**Problem to solve:** If a line of the material holds the string "recreation", it counts; report the number of such lines alone.

**Data for the task:**
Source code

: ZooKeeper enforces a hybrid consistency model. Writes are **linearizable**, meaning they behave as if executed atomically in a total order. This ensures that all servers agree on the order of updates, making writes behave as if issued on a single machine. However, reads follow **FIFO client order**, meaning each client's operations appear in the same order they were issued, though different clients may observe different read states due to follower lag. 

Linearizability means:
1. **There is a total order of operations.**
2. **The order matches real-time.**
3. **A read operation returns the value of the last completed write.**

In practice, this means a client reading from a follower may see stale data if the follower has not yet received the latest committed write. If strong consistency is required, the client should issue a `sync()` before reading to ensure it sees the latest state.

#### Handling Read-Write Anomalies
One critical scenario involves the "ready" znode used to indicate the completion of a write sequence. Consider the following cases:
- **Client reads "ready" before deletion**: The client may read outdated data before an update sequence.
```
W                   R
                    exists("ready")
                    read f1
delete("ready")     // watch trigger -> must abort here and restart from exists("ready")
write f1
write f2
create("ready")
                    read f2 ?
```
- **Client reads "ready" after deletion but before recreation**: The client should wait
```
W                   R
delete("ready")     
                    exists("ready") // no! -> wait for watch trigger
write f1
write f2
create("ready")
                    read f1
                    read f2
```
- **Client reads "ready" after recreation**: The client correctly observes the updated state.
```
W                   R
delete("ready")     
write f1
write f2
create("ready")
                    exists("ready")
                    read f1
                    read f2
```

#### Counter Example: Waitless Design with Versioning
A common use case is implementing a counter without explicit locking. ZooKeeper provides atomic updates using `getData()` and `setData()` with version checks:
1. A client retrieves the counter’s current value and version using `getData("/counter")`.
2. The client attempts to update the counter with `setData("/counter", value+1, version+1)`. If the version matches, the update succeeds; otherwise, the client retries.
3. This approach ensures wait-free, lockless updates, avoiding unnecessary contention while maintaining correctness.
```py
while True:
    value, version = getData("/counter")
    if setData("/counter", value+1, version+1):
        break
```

**Answer box:** 2